The Vanguard Group
Entrepreneurship—What’s It Really About?

Remarks by John C. Bogle, Founder and Former Chairman, The Vanguard Group
On Receiving The Entrepreneur of the Year Award
From The National Foundation for Teaching Entrepreneurship
Introduction by John C. Whitehead
Former Co-Chairman Goldman Sachs,
Chairman, Lower Manhattan Development Corporation
New York, NY
May 19, 2003

Thank you, John Whitehead, for that infinitely generous introduction. Thank you, directors of NFTE, for honoring me with your recognition. Thank you, honored guests, for supporting this marvelous mission. And, most of all, thank you, young entrepreneurs for the wonderful reminder that I too was once a young kid, short on financial resources but long on grit and energy and optimism, and, like each of you, a kid determined to make his way in a world laced with obstacles, but loaded with opportunities.

Never Underestimate the Power of Simplicity

While entrepreneurship is often thought to involve an idea that requires an incredibly creative leap of the human mind, followed by its implementation through a remarkably clever marketing scheme, never underrate the power of a simple idea with energetic implementation. Indeed, my own career is a monument, not to brilliance, but to simplicity. For Vanguard’s core investment values are the manifestation of a simple mathematical formula: The gross returns earned in our financial markets, less the costs of our financial system, equals the net returns earned by investors. If you can find a way to reduce those costs to the bare-bones minimum, it follows that investors will be proportionately rewarded. And since the costs of our system are huge, so too are the benefits to investors huge.

How huge? A long-term investor who owns a portfolio of stocks of all of the companies in America, holds them for Warren Buffett’s favorite holding period—forever—and pays no management fee will!—will—end up with a financial stake that is at least double that of all other investors as a group. How to do that? Own an all-stock-market index fund. That now-pervasive idea began with the creation of the Vanguard 500 Index Fund more than 27 years ago. At first it was dubbed “Bogle’s Folly.” But today it is the largest mutual fund in the world. (Memo to young entrepreneurs: never worry about disdain for your ideas!)

Energy and Persistence

Low-costs and indexing are the simple rocks on which Vanguard was founded, an enterprise built on the majesty of simplicity in an empire of parsimony. So never underrate the power of common sense. Never underrate your ability to recognize the obvious, for, paradoxical as it may seem, the obvious is often the hardest thing to see. And then pursue your vision with energy and with persistence.

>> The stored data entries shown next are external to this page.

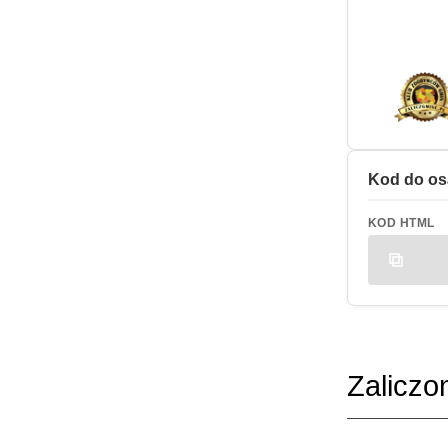
Kod do os
KOD HTML
Zaliczo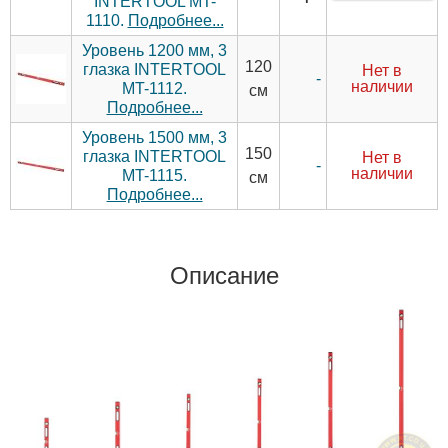
INTERTOOL MT-
1110.
Подробнее...
Уровень 1200 мм, 3
120
глазка INTERTOOL
Нет в
-
наличии
MT-1112.
см
Подробнее...
Уровень 1500 мм, 3
150
глазка INTERTOOL
Нет в
-
наличии
MT-1115.
см
Подробнее...
Описание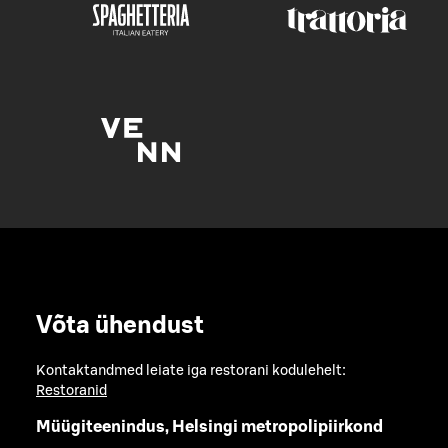
Võta ühendust
Kontaktandmed leiate iga restorani kodulehelt:
Restoranid
Müügiteenindus, Helsingi metropolipiirkond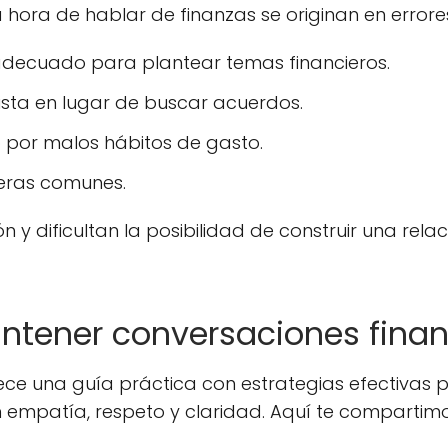
a hora de hablar de finanzas se originan en error
adecuado para plantear temas financieros.
ista en lugar de buscar acuerdos.
o por malos hábitos de gasto.
ieras comunes.
n y dificultan la posibilidad de construir una rela
ntener conversaciones finan
rece una guía práctica con estrategias efectivas p
n empatía, respeto y claridad. Aquí te compartim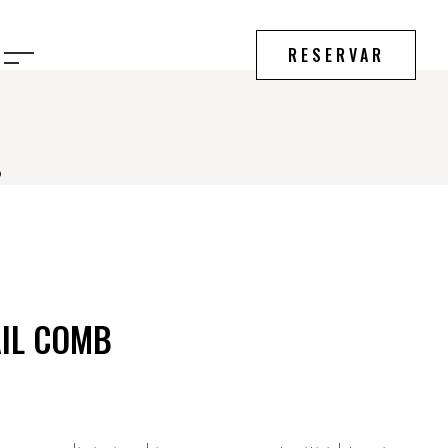
RESERVAR
b
AIL COMB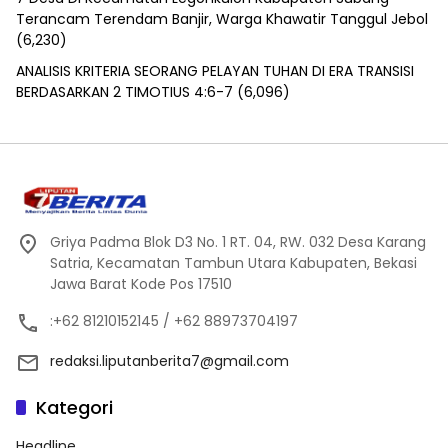
Terancam Terendam Banjir, Warga Khawatir Tanggul Jebol
(6,230)
ANALISIS KRITERIA SEORANG PELAYAN TUHAN DI ERA TRANSISI
BERDASARKAN 2 TIMOTIUS 4:6-7
(6,096)
Griya Padma Blok D3 No. 1 RT. 04, RW. 032 Desa Karang
Satria, Kecamatan Tambun Utara Kabupaten, Bekasi
Jawa Barat Kode Pos 17510
:+62 81210152145 / +62 88973704197
redaksi.liputanberita7@gmail.com
Kategori
Headline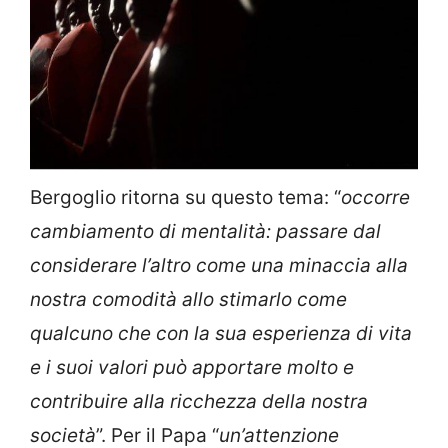
Bergoglio ritorna su questo tema: “
occorre
cambiamento di mentalità: passare dal
considerare l’altro come una minaccia alla
nostra comodità allo stimarlo come
qualcuno che con la sua esperienza di vita
e i suoi valori può apportare molto e
contribuire alla ricchezza della nostra
società
”. Per il Papa “
un’attenzione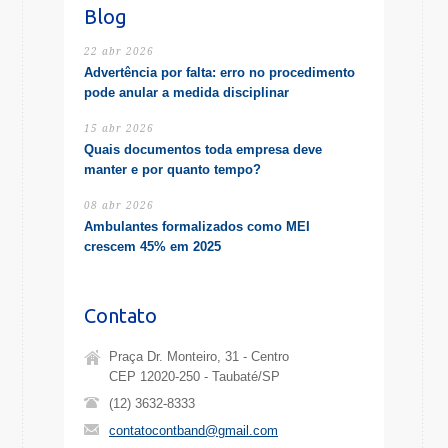
Blog
22 abr 2026
Advertência por falta: erro no procedimento
pode anular a medida disciplinar
15 abr 2026
Quais documentos toda empresa deve
manter e por quanto tempo?
08 abr 2026
Ambulantes formalizados como MEI
crescem 45% em 2025
Contato
Praça Dr. Monteiro, 31 - Centro
CEP 12020-250 - Taubaté/SP
(12) 3632-8333
contatocontband@gmail.com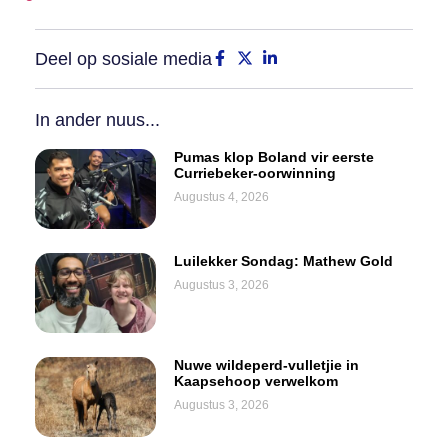
Deel op sosiale media
In ander nuus...
Pumas klop Boland vir eerste
Curriebeker-oorwinning
Augustus 4, 2026
Luilekker Sondag: Mathew Gold
Augustus 3, 2026
Nuwe wildeperd-vulletjie in
Kaapsehoop verwelkom
Augustus 3, 2026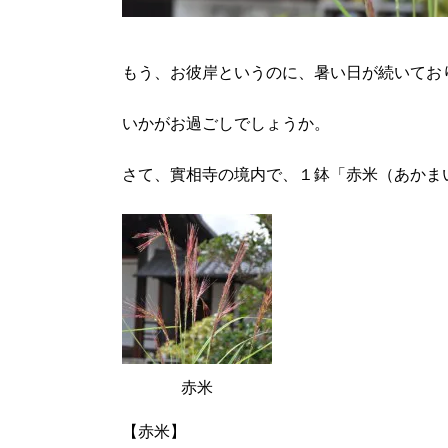
もう、お彼岸というのに、暑い日が続いてお
いかがお過ごしでしょうか。
さて、實相寺の境内で、１鉢「赤米（あかま
赤米
【赤米】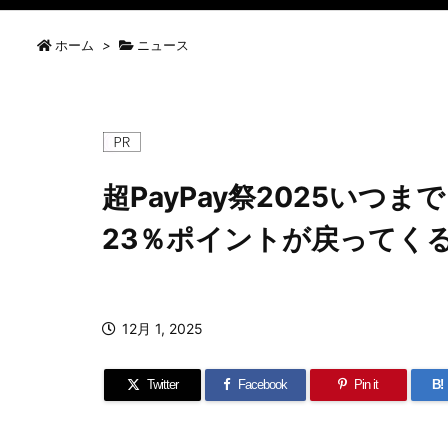
ホーム
>
ニュース
超PayPay祭2025いつま
23％ポイントが戻ってく
12月 1, 2025
Twitter
Facebook
Pin it
B!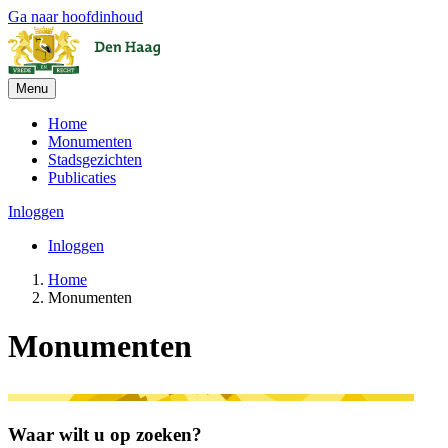
Ga naar hoofdinhoud
Menu
Home
Monumenten
Stadsgezichten
Publicaties
Inloggen
Inloggen
Home
Monumenten
Monumenten
Waar wilt u op zoeken?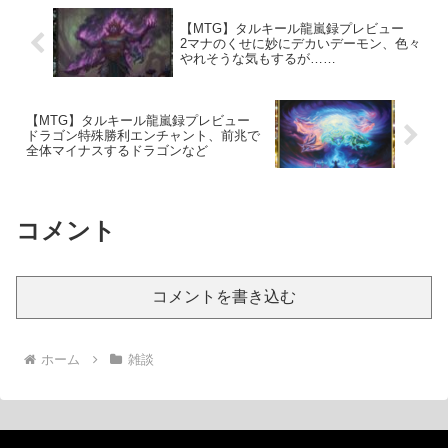
【MTG】タルキール龍嵐録プレビュー
2マナのくせに妙にデカいデーモン、色々
やれそうな気もするが……
【MTG】タルキール龍嵐録プレビュー
ドラゴン特殊勝利エンチャント、前兆で
全体マイナスするドラゴンなど
コメント
コメントを書き込む
ホーム
雑談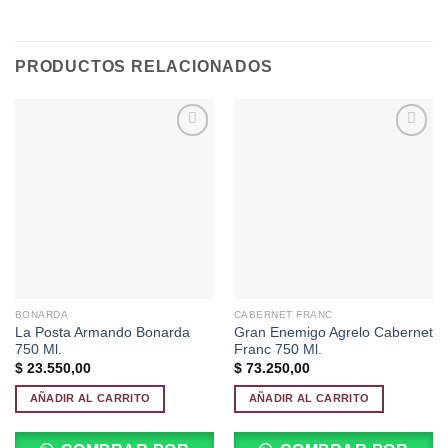
PRODUCTOS RELACIONADOS
Añadir
Añadir
a la
a la
lista de
lista de
deseos
deseos
BONARDA
CABERNET FRANC
La Posta Armando Bonarda
Gran Enemigo Agrelo Cabernet
750 Ml.
Franc 750 Ml.
$
23.550,00
$
73.250,00
AÑADIR AL CARRITO
AÑADIR AL CARRITO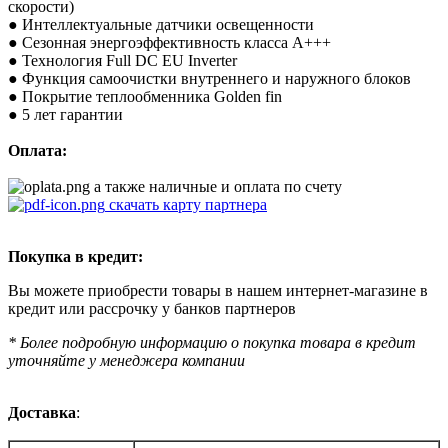
скорости)
● Интеллектуальные датчики освещенности
● Сезонная энергоэффективность класса А+++
● Технология Full DC EU Inverter
● Функция самоочистки внутреннего и наружного блоков
● Покрытие теплообменника Golden fin
● 5 лет гарантии
Оплата:
а также наличные и оплата по счету
скачать карту партнера
Покупка в кредит:
Вы можете приобрести товары в нашем интернет-магазине в
кредит или рассрочку у банков партнеров
* Более подробную информацию о покупка товара в кредит
уточняйте у менеджера компании
Доставка
: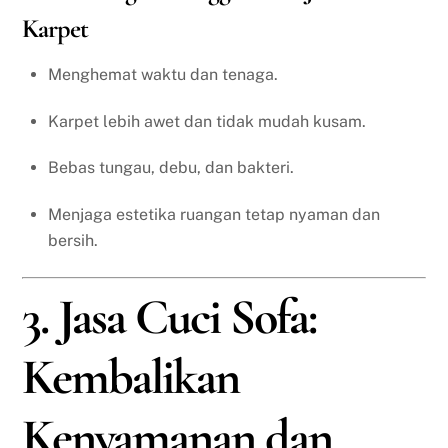
Karpet
Menghemat waktu dan tenaga.
Karpet lebih awet dan tidak mudah kusam.
Bebas tungau, debu, dan bakteri.
Menjaga estetika ruangan tetap nyaman dan
bersih.
3. Jasa Cuci Sofa:
Kembalikan
Kenyamanan dan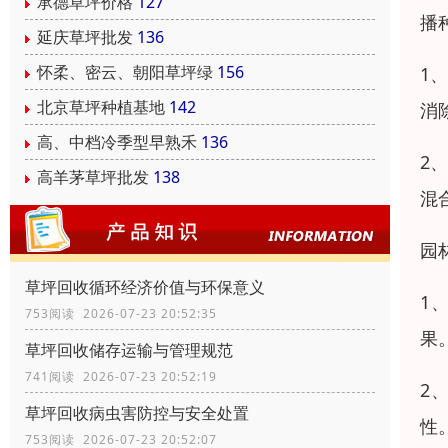
承德草坪价格
127
播
延庆草坪批发
136
怀柔、密云、朝阳草坪绿
156
1
北京草坪种植基地
142
消
高、中档冷季型早熟禾
136
2
高羊茅草坪批发
138
混
园
草坪回收循环经济价值与环保意义
1
753阅读 2026-07-23 20:52:35
果
草坪回收储存运输与管理规范
741阅读 2026-07-23 20:52:19
2
草坪回收病虫害防控与安全处置
性
753阅读 2026-07-23 20:52:07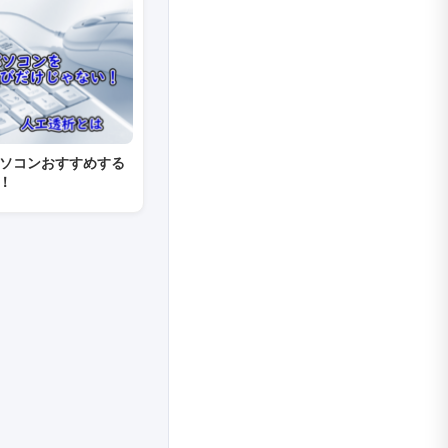
パソコンおすすめする
！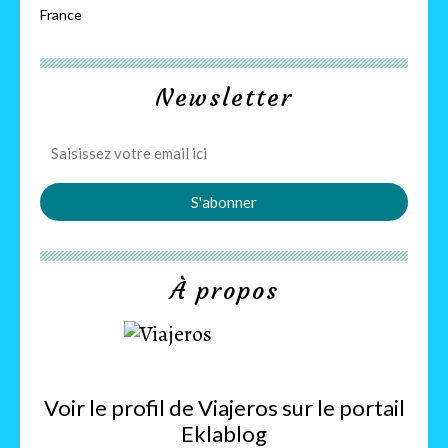
France
Newsletter
À propos
Voir le profil de
Viajeros
sur le portail
Eklablog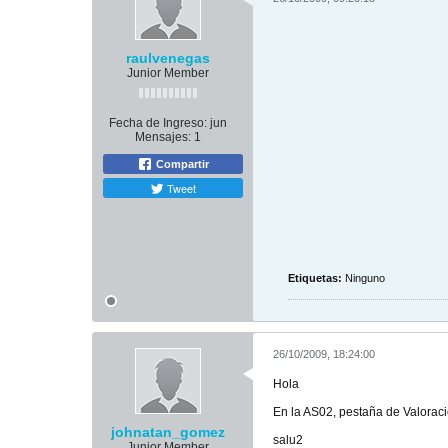
raulvenegas
Junior Member
Fecha de Ingreso:
jun
Mensajes:
1
Compartir
Tweet
Etiquetas:
Ninguno
26/10/2009, 18:24:00
Hola
En la AS02, pestaña de Valoracio
johnatan_gomez
salu2
Junior Member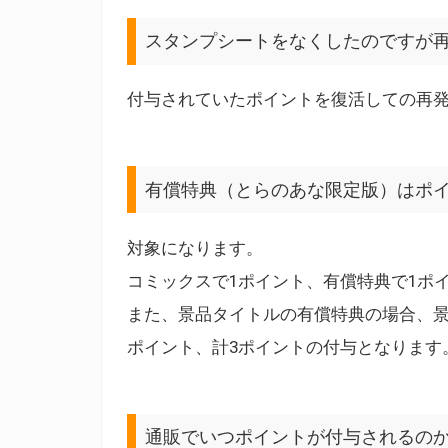
スタンプシートをなくしたのですが
付与されていたポイントを復活しての再
有償特典（とらのあな限定版）はポ
対象になります。
コミックスで1ポイント、有償特典で1ポ
また、景品タイトルの有償特典の場合、景
ポイント、計3ポイントの付与となります
通販でいつポイントが付与されるのか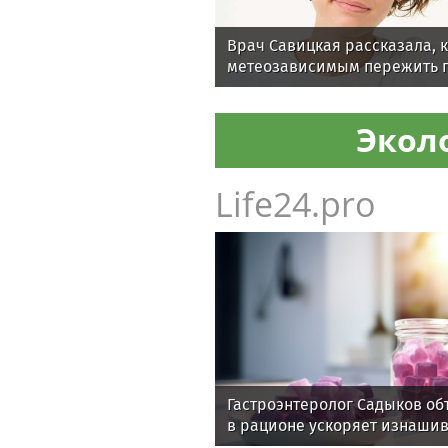
Врач Савицкая рассказала, 
метеозависимым пережить 
температуры
Экол
Life24.pro
Гастроэнтеролог Садыков об
в рационе ускоряет изнаши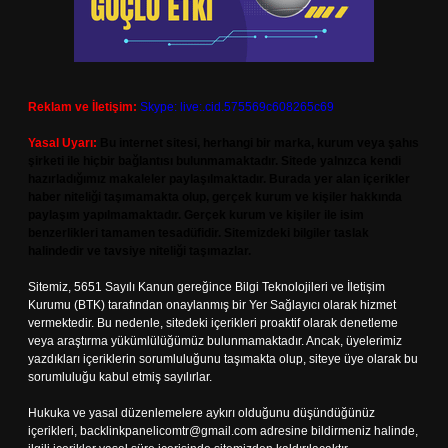
Reklam ve İletişim:
Skype: live:.cid.575569c608265c69
Yasal Uyarı:
Bu internet sitesi, herhangi bir marka, kurum veya şahıs
şirketi ile hiçbir bağlantısı bulunmamaktadır. Sitede yalnızca kendi
hazırladığımız makaleler paylaşılmaktadır. Burada yer alan içerikler
haber niteliği taşımamakta olup, gerçek kurum ve kişiler hakkında
paylaşım yapılmamaktadır. Gerçek kurum ve kişiler ile isim
benzerlikleri tamamen tesadüfidir. Sitemizdeki bilgiler taslak
halindedir ve tavsiye niteliği taşımazlar.
Sitemiz, 5651 Sayılı Kanun gereğince Bilgi Teknolojileri ve İletişim
Kurumu (BTK) tarafından onaylanmış bir Yer Sağlayıcı olarak hizmet
vermektedir. Bu nedenle, sitedeki içerikleri proaktif olarak denetleme
veya araştırma yükümlülüğümüz bulunmamaktadır. Ancak, üyelerimiz
yazdıkları içeriklerin sorumluluğunu taşımakta olup, siteye üye olarak bu
sorumluluğu kabul etmiş sayılırlar.
Hukuka ve yasal düzenlemelere aykırı olduğunu düşündüğünüz
içerikleri,
backlinkpanelicomtr@gmail.com
adresine bildirmeniz halinde,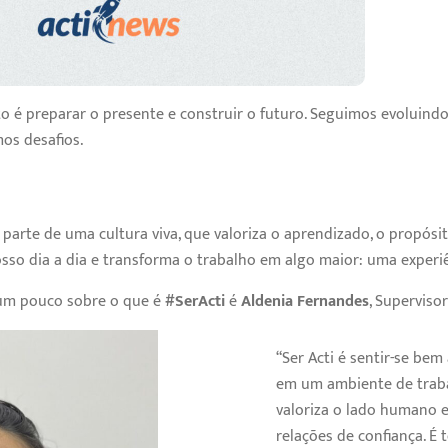
o é preparar o presente e construir o futuro. Seguimos evoluind
os desafios.
 parte de uma cultura viva, que valoriza o aprendizado, o propósi
osso dia a dia e transforma o trabalho em algo maior: uma exper
 um pouco sobre o que é
#SerActi
é
Aldenia Fernandes
, Superviso
“Ser Acti é sentir-se bem
em um ambiente de trab
valoriza o lado humano 
relações de confiança. É t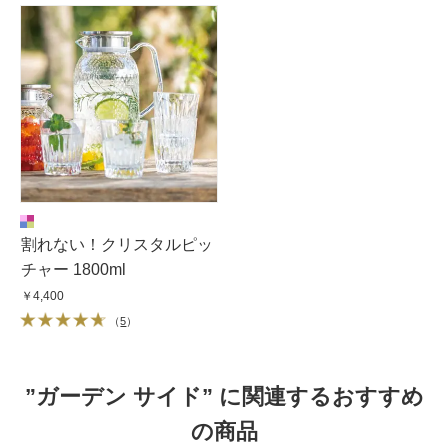
割れない！クリスタルピッ
チャー 1800ml
￥4,400
（
5
）
”ガーデン サイド” に関連するおすすめ
の商品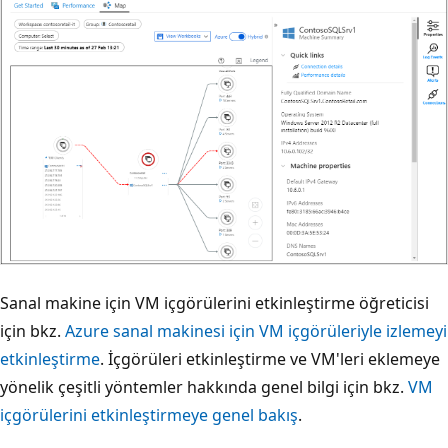
Sanal makine için VM içgörülerini etkinleştirme öğreticisi
için bkz.
Azure sanal makinesi için VM içgörüleriyle izlemeyi
etkinleştirme
. İçgörüleri etkinleştirme ve VM'leri eklemeye
yönelik çeşitli yöntemler hakkında genel bilgi için bkz.
VM
içgörülerini etkinleştirmeye genel bakış
.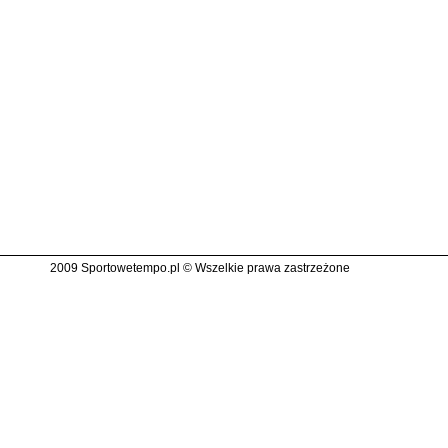
2009 Sportowetempo.pl © Wszelkie prawa zastrzeżone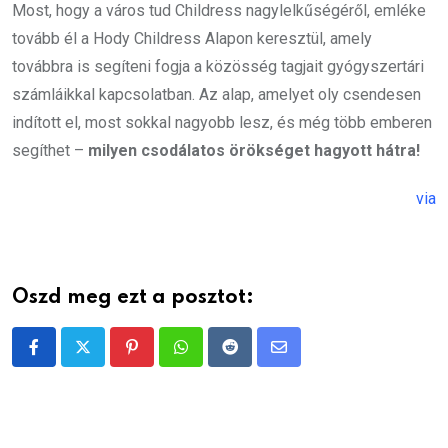
Most, hogy a város tud Childress nagylelkűségéről, emléke
tovább él a Hody Childress Alapon keresztül, amely
továbbra is segíteni fogja a közösség tagjait gyógyszertári
számláikkal kapcsolatban. Az alap, amelyet oly csendesen
indított el, most sokkal nagyobb lesz, és még több emberen
segíthet –
milyen csodálatos örökséget hagyott hátra!
via
Oszd meg ezt a posztot:
Pinterest
Whatsapp
Reddit
Share
via
Email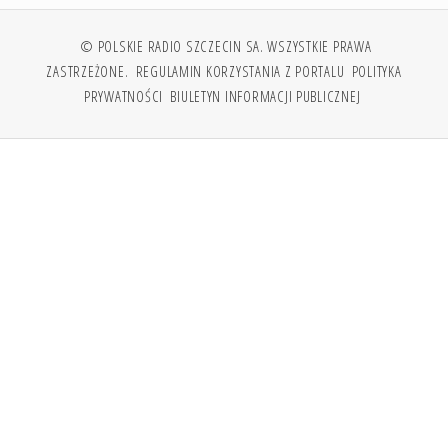
© POLSKIE RADIO SZCZECIN SA. WSZYSTKIE PRAWA
ZASTRZEŻONE.
REGULAMIN KORZYSTANIA Z PORTALU
POLITYKA
PRYWATNOŚCI
BIULETYN INFORMACJI PUBLICZNEJ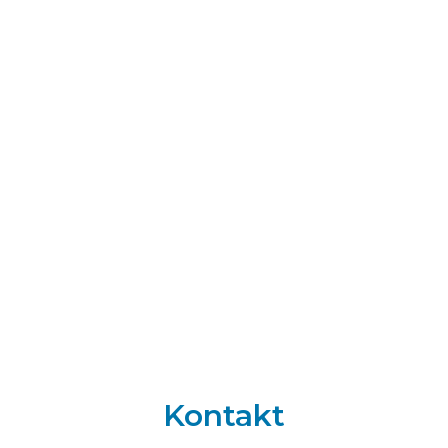
Kontakt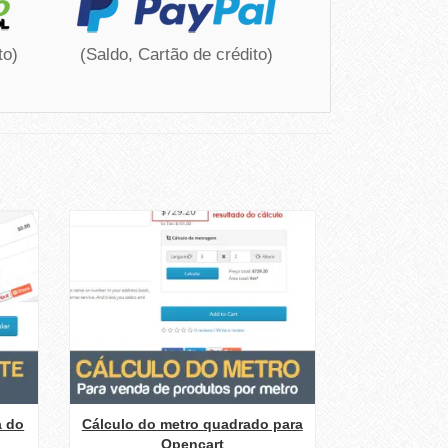
to)
(Saldo, Cartão de crédito)
a do
Cálculo do metro quadrado para
Opencart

Why? Because “energy and persistence conquer all things,” as that timeless epigram of Founding Father Benjamin Franklin reminds us. With all of his other talents, this great patriot also qualifies as the first American entrepreneur. Consider his creations: The Colonies’ first fire company; our oldest property insurance company, still thriving today; the Franklin stove, whose stunning efficiencies slashed families’ heating costs; and the lightning rod; along with a library, a hospital, and a college (now the University of Pennsylvania). Now there is one truly eclectic entrepreneur!

The Purpose of Entrepreneurship: Service to Others

And that brings me to my second point: the true purpose of entrepreneurship is service to our community and our world. Franklin’s imagination, energy, and persistence were focused on public weal, and not personal profit. He refused to patent his “Pennsylvania fireplace”; he made the lightning rod freely available; and his insurance company was, of all things, “mutual.” (As it happens, the same form of organization we chose for Vanguard.) “Knowledge is not the personal property of the discoverer,” Franklin believed, “but the common property of all. As we enjoy great advantages from the inventions of others, we should be glad of an opportunity to serve others, freely and generously, by any invention of our own.” And so it should be for all of us.

As you budding entrepreneurs go home this evening, dreaming your dreams of today, even as you realize that you’ll likely have new and even bolder dreams tomorrow, I urge you never to stop dreaming and creating. Never underestimate the majesty of simplicity and the beauty of common sense. And never give up. Never, never, never, never, never! All it takes in this world is energy and persistence, although, confession being good for the soul, having a few lucky breaks is likely to do you no irreparable harm.

Dreams Do Come True

We are all blessed to live in a land where dreams not only can come true, but do come true. Learn from other entrepreneurs who have been around the blocks of life a few times. Take what you can, too, from my humble thoughts this evening. But above all, be true to yourself. It will not be easy—nothing worthwhile ever is—but when you reach your goal, please remember to share it with your society, for that is what entrepreneurship is really all about. And as you struggle, never forget that, however flawed this great nation has been in living up to the promise of her Founders, we are all “created equal,” endowed by our Creator with unalienable rights “to Life, Liberty, and the Pursuit of Happiness.” The rest is up to you.

So, all of you entrepreneurs here tonight, youngsters and oldsters alike, “Press On, Regardless.” And may God bless you always.